Rats were housed at the GFHNRC for >30 d before behavioral assessments to permit adaptation to their new surroundings and diet, and handled individually for at least 5 min/wk to increase comfort with human contact and reduce anxiety during behavioral assessments.
For UMD data, rats were anesthetized with diethyl ether and decapitated. A sample of blood was collected to measure ceruloplasmin activity and hemoglobin. Livers and brains were removed and processed for biochemical analyses. For GFHNRC data, 6-mo-old rats were anesthetized with a ketamine hydrochloride and remifentanil hydrochloride solution, and blood was drawn via heart puncture. Rats were then decapitated and whole brain, liver, and right femur were removed and processed for biochemical analyses of copper and iron.
Biochemical analyses.
At UMD, plasma from hematocrit tubes was used to measure ceruloplasmin activity by following the oxidation of o-dianisidine (11). Portions of liver and diet (
1 g), and the entire cerebral cortex were weighed to the nearest 0.1 mg and wet-digested with 4 mL of concentrated HNO3 (Trace Metal Grade, Fisher Scientific); the residue was brought to 4.0 mL with 0.1 mol/L HNO3. Samples were then analyzed for total copper and iron by flame atomic absorption spectroscopy (Model 2380, Perkin-Elmer). The method was verified using a certified standard, U.S. National Bureau of Standards 1577 bovine liver. At GFHNRC, hematocrit and hemoglobin were determined by automated cell counter (Cell-Dyn model 3500CS, Abbott). Femurs were cleaned with cheesecloth (Labcraft, CMS) to the periosteal surface and, along with other tissues, freeze-dried in a triphilizer (FTS System) at 25°C for 6–7 d. Subsequently, all samples were digested (160°C) with 16 mol/L ultrapure nitric acid (VWR Scientific) in Teflon tubes (Nalge), and then wet-ashed with a 1:3 solution of 16 mol/L HNO3:30% H2O2 (hydrogen peroxide, superoxol stabilized, VWR Scientific). All samples were diluted 1:10 with 1 mol/L HCL (Vycor, double-distilled, GFS Chemicals). Samples were then analyzed for copper and iron using an inductively coupled argon plasma atomic emission spectrometer (ICAP model Optima 330DV, Perkin-Elmer). The method was checked with certified standards, U.S. National Bureau of Standards 1577B bovine liver and 1567A wheat flour.
Behavioral assessments.5
Auditory startle, short-term behavioral activity, spatial memory, and avoidance behavior were each evaluated twice, at P140 and P210, and long-term behavioral activity and motor function were each evaluated once, at P160 and P180, respectively. All behavioral assessments were done under red-light conditions between 0800 and 1600 h, during the dark phase of the light-dark cycle and at least 2 h after the onset of dark.
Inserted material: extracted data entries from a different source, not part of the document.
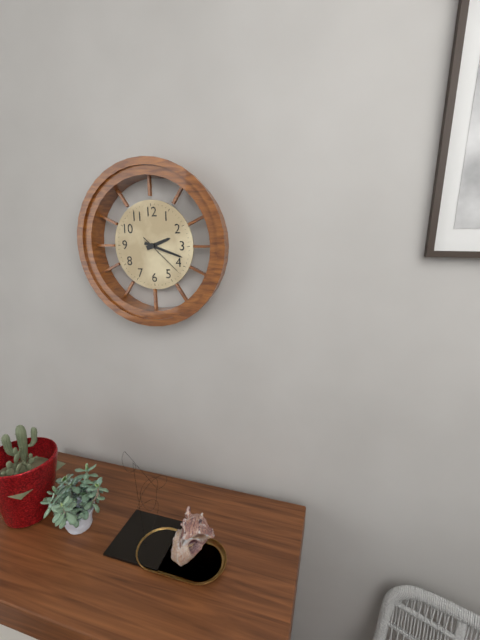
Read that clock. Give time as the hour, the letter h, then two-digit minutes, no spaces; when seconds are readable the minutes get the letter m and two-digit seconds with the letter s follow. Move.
2h18
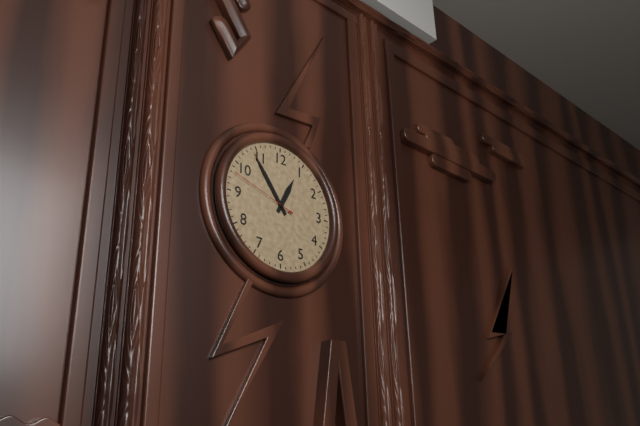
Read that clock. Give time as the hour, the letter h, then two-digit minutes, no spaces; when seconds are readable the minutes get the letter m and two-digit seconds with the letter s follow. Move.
12h54m48s
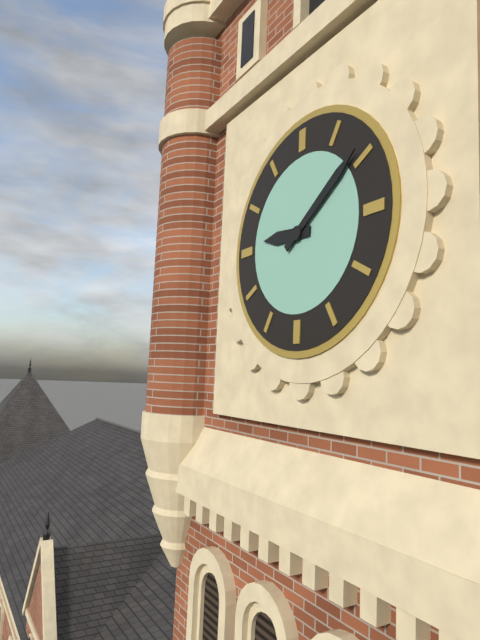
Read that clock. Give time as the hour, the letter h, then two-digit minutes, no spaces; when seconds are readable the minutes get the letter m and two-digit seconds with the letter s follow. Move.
9h09
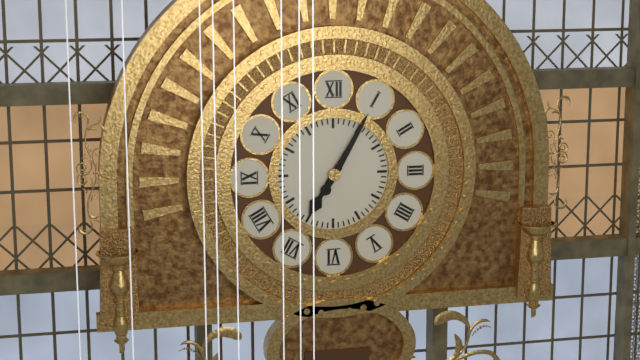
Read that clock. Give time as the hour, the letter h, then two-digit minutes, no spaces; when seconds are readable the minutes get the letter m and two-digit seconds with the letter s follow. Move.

Auditory startle was evaluated with a Coulbourn Instruments Acoustic Startle System. After a 5-min habituation period, a 110-dB scale A white noise burst (50 ms duration, 2 ms rise/fall time) was presented during 25 trials (30-s mean intertrial interval) and peak and mean response amplitudes (g), latency to peak response amplitude (s), and mean duration of response (s) were recorded.
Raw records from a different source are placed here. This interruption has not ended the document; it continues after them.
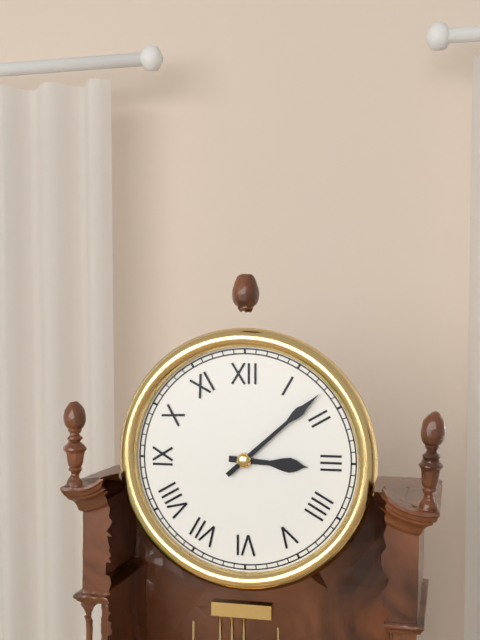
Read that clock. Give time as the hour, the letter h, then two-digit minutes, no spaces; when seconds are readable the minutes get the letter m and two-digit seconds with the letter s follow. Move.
3h08
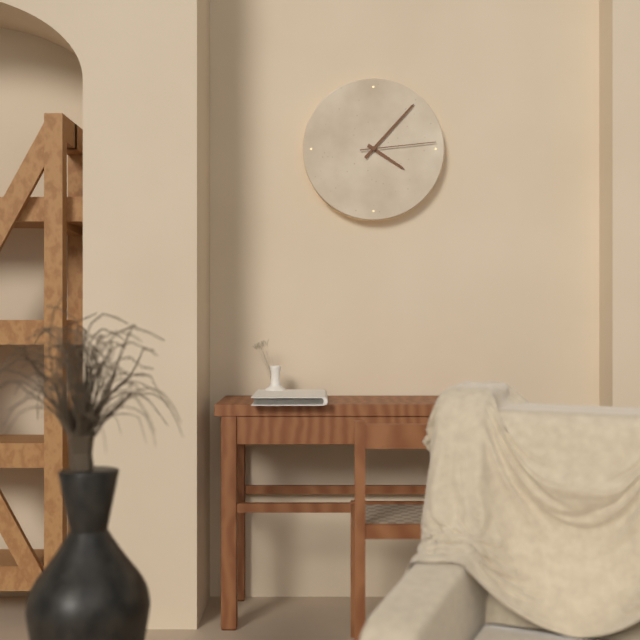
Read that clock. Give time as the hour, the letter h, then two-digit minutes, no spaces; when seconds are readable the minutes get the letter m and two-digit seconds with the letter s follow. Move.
4h07m14s
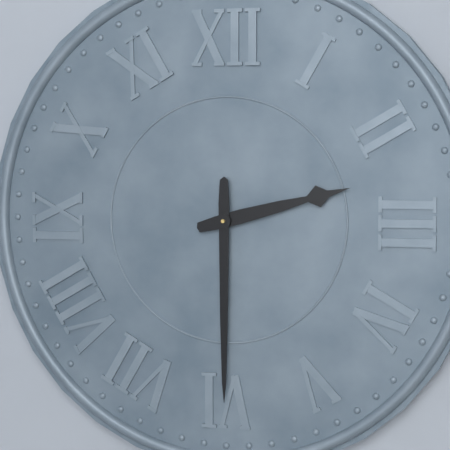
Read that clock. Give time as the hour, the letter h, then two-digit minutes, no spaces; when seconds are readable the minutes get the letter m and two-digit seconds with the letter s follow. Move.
2h30
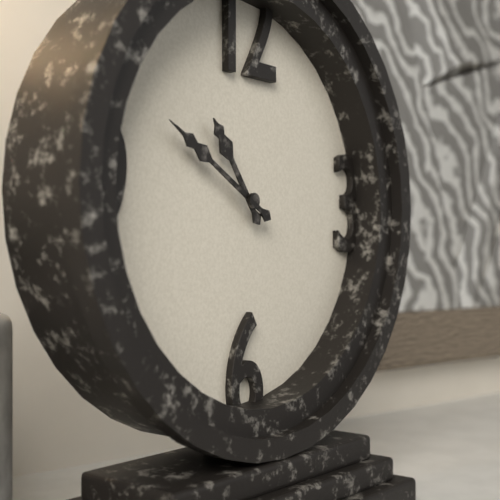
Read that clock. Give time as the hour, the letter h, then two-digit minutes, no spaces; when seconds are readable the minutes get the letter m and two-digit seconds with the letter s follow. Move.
10h50
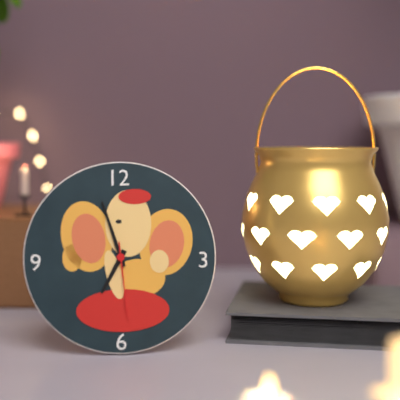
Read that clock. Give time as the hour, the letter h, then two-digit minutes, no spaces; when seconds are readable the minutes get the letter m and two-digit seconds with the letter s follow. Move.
6h57m29s
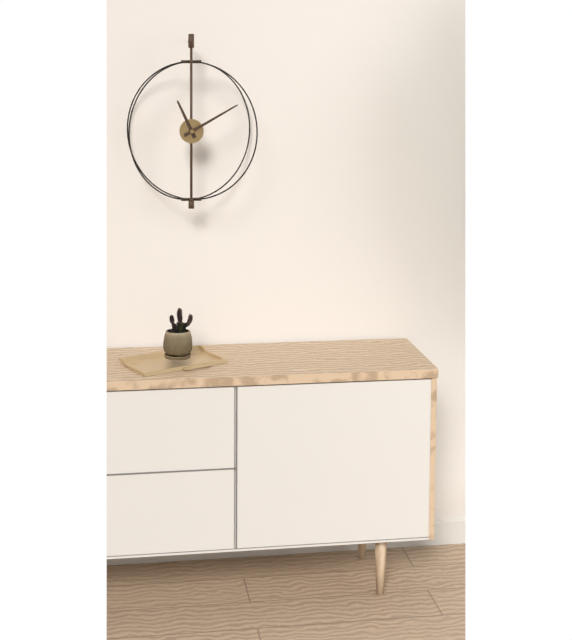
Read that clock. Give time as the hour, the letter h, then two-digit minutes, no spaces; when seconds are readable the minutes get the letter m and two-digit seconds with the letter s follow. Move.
11h10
Short-term spontaneous behavioral activity was evaluated for 30 min with a Coulbourn Instruments Tru Scan Photobeam Activity System. Analyzed data included total number, distance (cm) and time (s) of all movements, number and time (s) of stereotypic (repeated) and circular movements, number of vertical movements (rearing) and nose pokes, and number of entries and time (s) spent in different areas of the arena.
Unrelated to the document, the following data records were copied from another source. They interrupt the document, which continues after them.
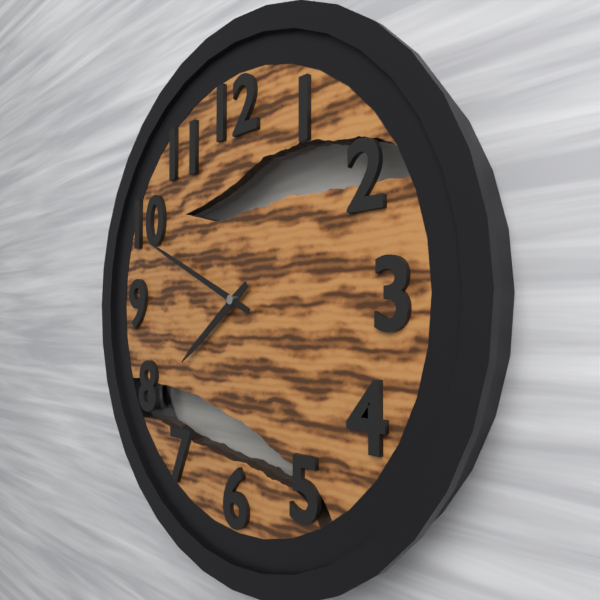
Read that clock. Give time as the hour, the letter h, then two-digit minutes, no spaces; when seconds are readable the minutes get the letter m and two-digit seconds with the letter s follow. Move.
7h49
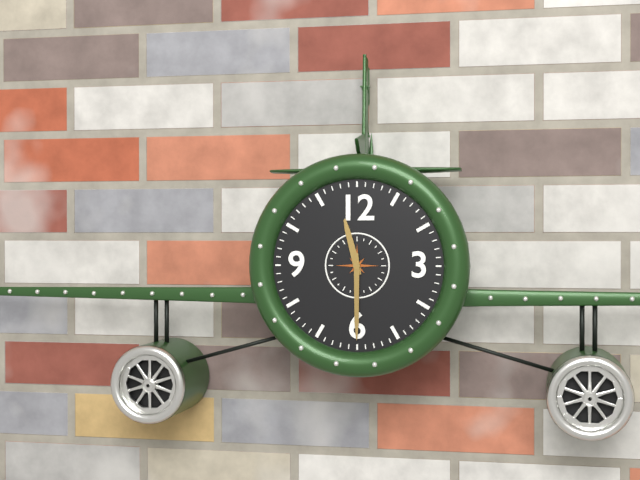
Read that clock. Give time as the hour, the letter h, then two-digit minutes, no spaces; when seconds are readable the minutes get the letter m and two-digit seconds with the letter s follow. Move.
11h30
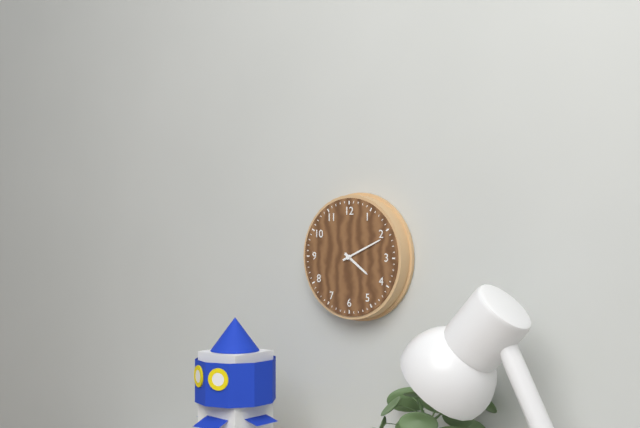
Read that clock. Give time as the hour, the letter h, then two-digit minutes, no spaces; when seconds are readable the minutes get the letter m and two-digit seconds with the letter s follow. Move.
4h11
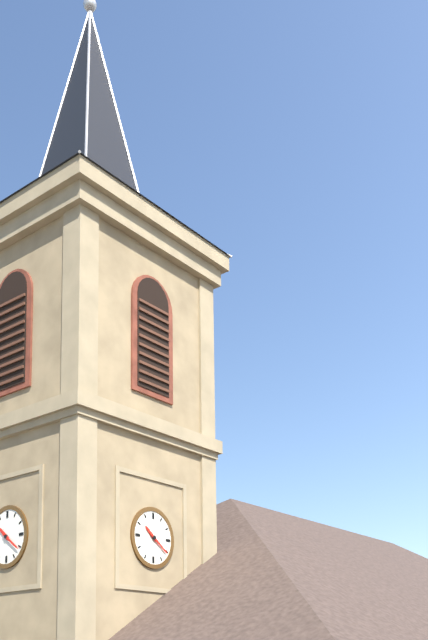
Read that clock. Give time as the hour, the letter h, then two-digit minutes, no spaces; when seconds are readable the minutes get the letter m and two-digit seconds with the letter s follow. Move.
10h21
Spatial memory was evaluated with a Coulbourn Instruments 8-arm radial maze. Arms/feeders were baited with precision 20 mg Noyes Dustfree Sucrose Reward Tablets (PJFSC-0020, Research Diets). Memory assessment generally followed the traditional procedure described by Olton and Samuelson (12). After 5 d of training with restricted access to previously visited arms, performance was evaluated during 3 consecutive 5-min trials. Analyzed data included number of entries, reentries, time (s) spent in each arm, and food consumed.
Avoidance behavior was evaluated with the elevated plus-maze procedure described by Pellow et al. (13). Number of entries and time (s) spent in the open and closed arms of the maze were determined during 2 consecutive 5-min trials. For half of the rats, the first trial began when the rat was placed in the center of the maze facing an open arm and the second trial began when the rat was placed in the center of the maze facing a closed arm; starting orientation was reversed for the other half of the rats.
Long-term spontaneous behavioral activity in the rat’s home cage was evaluated for 44 h (2 consecutive 22-h periods) with a Coulbourn Instruments Infrared Home Cage Activity Monitoring System. Number and time (s) spent involved in large (sustained) and small (brief) body movements in 3 dimensions were determined.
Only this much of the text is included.